Textauszug
□ □ □ □ □
Der Rückzieher bei Kodiak war nicht der einzige Meinungsumschwung von Microsoft in Sachen Exchange. Nach der Absage dieses großen Updates kündigte das Unternehmen an, dass es einen Teil der dafür geplanten Technologien schon vorher in Form der "Edge Services" ausliefern werde. Sie sollten eine Reihe von Funktionen zum Schutz von E-Mails und zur Abwehr von Spam zusammenfassen. Im Herbst 2004 kam dann das Aus für dieses Zwischen-Release. Einige der dafür angekündigten Features wandern nun in das Service Pack 2 (SP2) für Exchange 2003, darunter Sender-ID. Es handelt sich dabei um ein Framework, das Phishing-Angriffe erschweren soll. Die Standardisierung dieser Technik bei der Internet Engineering Task Force (IETF) scheiterte im letzten Jahr an patentrechtlichen Ansprüchen von Microsoft. Der Spam-Schutz unter der Bezeichnung "Intelligent Message Filter" (IMF) wurde bereits Ende 2004 freigegeben. Er kann allerdings nicht von den Anwendern trainiert werden, so dass die erste Version bereits an Effektivität verliert. Der IMF wird mit dem SP2 aktualisiert, aber Microsoft legte sich nicht auf regelmäßige Aktualisierungsintervalle fest, die bei solcher Software üblich sind.
□ □ □ □ □
Verfügbare Datensätze

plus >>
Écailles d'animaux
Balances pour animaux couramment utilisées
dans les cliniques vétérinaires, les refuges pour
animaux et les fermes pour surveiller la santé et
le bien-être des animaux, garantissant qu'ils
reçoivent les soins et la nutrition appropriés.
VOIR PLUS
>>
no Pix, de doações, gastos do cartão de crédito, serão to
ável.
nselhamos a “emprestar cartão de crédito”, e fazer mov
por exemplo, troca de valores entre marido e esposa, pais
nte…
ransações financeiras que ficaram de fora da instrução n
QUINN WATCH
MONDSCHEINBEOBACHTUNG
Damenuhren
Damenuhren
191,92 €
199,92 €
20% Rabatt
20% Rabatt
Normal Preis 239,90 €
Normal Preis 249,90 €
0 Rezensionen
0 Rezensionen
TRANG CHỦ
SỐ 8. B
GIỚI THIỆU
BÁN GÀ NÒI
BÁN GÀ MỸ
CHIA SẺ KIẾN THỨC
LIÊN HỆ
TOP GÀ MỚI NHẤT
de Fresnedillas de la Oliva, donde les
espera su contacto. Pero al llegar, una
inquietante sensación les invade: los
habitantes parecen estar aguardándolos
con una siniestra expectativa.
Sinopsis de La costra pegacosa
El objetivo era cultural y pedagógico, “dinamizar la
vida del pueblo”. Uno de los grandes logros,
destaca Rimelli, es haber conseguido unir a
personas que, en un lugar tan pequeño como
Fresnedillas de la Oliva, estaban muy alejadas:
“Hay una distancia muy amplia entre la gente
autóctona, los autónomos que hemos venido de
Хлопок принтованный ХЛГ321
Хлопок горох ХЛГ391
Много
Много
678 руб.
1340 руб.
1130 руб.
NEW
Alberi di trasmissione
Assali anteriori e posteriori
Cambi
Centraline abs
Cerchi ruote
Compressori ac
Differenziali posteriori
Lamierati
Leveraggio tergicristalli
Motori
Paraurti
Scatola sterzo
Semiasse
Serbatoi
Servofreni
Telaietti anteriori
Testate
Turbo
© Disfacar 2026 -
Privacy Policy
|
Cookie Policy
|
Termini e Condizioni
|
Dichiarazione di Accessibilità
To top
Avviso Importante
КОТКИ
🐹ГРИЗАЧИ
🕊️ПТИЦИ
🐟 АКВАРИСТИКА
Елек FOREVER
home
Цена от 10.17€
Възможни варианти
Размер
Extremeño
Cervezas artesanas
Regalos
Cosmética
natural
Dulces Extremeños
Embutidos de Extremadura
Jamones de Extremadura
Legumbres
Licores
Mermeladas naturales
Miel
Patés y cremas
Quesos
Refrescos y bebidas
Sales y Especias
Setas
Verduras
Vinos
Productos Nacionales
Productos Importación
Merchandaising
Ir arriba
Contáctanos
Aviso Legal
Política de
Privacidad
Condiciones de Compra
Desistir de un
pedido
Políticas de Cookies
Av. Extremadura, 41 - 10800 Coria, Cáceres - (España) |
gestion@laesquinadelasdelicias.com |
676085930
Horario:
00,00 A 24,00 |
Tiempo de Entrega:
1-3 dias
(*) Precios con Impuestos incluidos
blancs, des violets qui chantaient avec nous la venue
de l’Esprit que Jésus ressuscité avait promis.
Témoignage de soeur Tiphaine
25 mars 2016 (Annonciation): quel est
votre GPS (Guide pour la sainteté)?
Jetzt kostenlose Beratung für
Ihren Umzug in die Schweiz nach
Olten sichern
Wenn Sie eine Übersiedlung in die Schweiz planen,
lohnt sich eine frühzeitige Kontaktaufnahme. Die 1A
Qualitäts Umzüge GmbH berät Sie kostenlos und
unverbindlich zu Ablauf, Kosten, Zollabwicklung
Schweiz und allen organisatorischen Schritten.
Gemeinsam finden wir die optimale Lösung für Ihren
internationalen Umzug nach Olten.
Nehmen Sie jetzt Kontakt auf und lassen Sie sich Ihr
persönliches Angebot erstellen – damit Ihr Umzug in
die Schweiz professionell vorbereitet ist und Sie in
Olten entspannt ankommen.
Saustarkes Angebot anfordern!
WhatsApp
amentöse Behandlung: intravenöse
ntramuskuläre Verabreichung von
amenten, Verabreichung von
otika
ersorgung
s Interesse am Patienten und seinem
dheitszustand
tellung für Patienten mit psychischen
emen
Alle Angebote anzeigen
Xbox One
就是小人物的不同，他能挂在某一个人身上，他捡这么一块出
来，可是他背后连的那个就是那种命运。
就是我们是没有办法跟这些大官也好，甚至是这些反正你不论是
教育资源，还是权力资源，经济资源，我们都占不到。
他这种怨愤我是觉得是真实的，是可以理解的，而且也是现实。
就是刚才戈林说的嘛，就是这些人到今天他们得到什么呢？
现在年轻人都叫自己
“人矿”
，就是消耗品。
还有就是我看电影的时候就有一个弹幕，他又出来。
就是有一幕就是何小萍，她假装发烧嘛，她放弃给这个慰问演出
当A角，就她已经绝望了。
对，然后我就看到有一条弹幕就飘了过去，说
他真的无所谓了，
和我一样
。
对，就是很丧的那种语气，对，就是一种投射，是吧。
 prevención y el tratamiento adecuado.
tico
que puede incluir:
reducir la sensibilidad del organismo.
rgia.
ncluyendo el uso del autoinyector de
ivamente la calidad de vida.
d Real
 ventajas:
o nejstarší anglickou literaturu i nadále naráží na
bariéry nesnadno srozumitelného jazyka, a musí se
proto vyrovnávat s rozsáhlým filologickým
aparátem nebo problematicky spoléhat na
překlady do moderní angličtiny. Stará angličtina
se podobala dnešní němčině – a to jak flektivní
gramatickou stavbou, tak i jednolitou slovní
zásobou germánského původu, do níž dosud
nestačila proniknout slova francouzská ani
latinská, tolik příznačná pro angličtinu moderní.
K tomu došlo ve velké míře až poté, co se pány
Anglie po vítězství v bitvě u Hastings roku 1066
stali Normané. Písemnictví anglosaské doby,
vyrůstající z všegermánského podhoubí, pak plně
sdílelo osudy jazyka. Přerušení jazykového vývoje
□ □ □ □ □
Aufgabenteile
**1)** Beantworten Sie anhand des Textauszugs zu Microsoft Exchange die folgenden Fragen:
(a) Wann kam das Aus für das Zwischen-Release der „Edge Services“?
(b) Was soll das Framework Sender-ID erschweren?
(c) Woran scheiterte die Standardisierung dieser Technik bei der IETF?
**2)** Führen Sie den Textauszug zu Microsoft Exchange im Anschluss an seinen letzten Satz weiter.
Die Datensätze stehen in keinem Zusammenhang mit dem Textauszug zu Microsoft Exchange.

Lösungen
**1)**
(a) Im Herbst 2004.
(b) Phishing-Angriffe.
(c) An patentrechtlichen Ansprüchen von Microsoft.

**2)**
Seit Microsoft den "Mobile Information Server" als eigenständiges Produkt aufgegeben hat und seine Funktionen in Exchange 2003 integrierte, ist das Messaging-System für die Abgleichung von Daten aus dem persönlichen Informations-Management (PIM) mit mobilen Geräten zuständig. Das dafür genutzte "Activesync"-Protokoll konnte bisher nur mit Handhelds kommunizieren, die unter Microsofts Betriebssystem liefen. Der Windows-Hersteller lizenzierte diese Synchronsierungs-Technik im Lauf der letzten Monate an Palmone, Nokia und Motorola. Damit sollte die Beschränkung von Exchange auf Pocket-PCs in absehbarer Zeit überwunden werden.

Die auffälligste Neuerung, die Kodiak hätte bringen sollen, wäre die Umstellung des Datenspeichers von der "Jet"-Engine auf den SQL Server gewesen. Das im Januar unter dem Codenamen "E12" angekündigte nächste große Release lässt solche Ambitionen vermissen und bleibt bei der herkömmlichen Exchange-Datenbank. Als Hauptargument für die Umstellung auf den SQL Server hatte Vice President Paul Flessner 2001 auf einer Konferenz vorgebracht (http://www. microsoft.com/presspass/exec/flessner/10-01flessnermec.asp), dass selbst ein großes Entwicklerteam bei Exchange nicht in der Lage sei, ein ähnlich leistungsfähiges Speichersystem zu produzieren. Angesichts der rapide steigenden Datenvolumina, die Mail-Server zu bewältigen haben, gilt Jet zunehmend als ein Schwachpunkt von Exchange. Hauptkonkurrent IBM verwendet in Lotus Notes ebenfalls eine proprietäre Datenbank mit beschränkter Kapazität. Allerdings legt dieses System im Gegensatz zu Exchange einen separaten Speicher für jeden Benutzer an. Lotus Domino 7 bietet die Möglichkeit, DB2 als alternative Datenbank zu nutzen.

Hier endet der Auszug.